Online surveys are not without challenges, however. Companies don't always have their clients' e-mail addresses, and even when they do, their requests for information are sometimes mistaken for spam. More importantly, experts warn that the most significant consideration when creating an online survey is content.
Knowing the client base is essential, says Kenn Turner, senior vice president of AOL Access Marketing for Multicultural and Emerging Markets. Before launching its AOL BlackVoices service in October 2004, AOL conducted extensive research, including online polls asking users what programs they like and want. As a result, AOL was able to create a site that spoke directly to its audience. "Understanding your audience is critical," Turner says. "You have to ask, 'What does the customer need? You have to talk to people to understand their life."
The feedback gained from a survey is essential, says QuestionPro client Scott Zaleski, senior account manager at atlas DMT. "It's the best way of acquiring and translating knowledge. QuestionPro's online survey technology is one of the best products out there for efficiently collecting and analyzing data."
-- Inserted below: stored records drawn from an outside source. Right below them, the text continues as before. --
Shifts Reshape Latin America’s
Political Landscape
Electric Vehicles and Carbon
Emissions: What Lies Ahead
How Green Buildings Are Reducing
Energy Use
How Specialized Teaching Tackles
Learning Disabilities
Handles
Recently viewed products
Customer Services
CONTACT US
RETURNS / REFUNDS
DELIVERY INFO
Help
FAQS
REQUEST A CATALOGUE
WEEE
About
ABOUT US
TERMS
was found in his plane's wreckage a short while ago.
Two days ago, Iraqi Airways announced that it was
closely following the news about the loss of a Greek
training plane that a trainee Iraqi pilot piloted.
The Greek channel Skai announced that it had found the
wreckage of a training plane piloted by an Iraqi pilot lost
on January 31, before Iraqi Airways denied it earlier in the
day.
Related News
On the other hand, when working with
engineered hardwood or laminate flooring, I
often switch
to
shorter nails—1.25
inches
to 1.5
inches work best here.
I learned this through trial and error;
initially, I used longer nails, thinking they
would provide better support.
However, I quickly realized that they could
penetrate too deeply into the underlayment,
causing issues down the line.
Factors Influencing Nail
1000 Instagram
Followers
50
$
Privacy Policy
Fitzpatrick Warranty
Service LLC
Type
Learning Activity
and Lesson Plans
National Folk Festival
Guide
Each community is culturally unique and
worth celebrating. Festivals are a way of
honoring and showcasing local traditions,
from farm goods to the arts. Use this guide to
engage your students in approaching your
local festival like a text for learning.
Surveys can also be used for employee input, allowing companies to poll their employees about anything from the holiday party to job satisfaction. Meg Murphy, vice president of business development for Inquisite Inc., claims that understanding employees is as important as understanding clients. "The best insurance policy a company has is having satisfied employees," she says. "Employees know their customers; they know why they purchase, why they defect. You can get a lot of business intelligence by asking employees."
Three years ago, interaction design consultant Brandon Mitchell was given two weeks to survey 250 employees for a consulting project. He used Quask to do it, met his deadline, and has been a customer ever since, mainly because of its ease of use. "Within six hours, you can literally create a detailed survey that you can blast via e-mail," he says.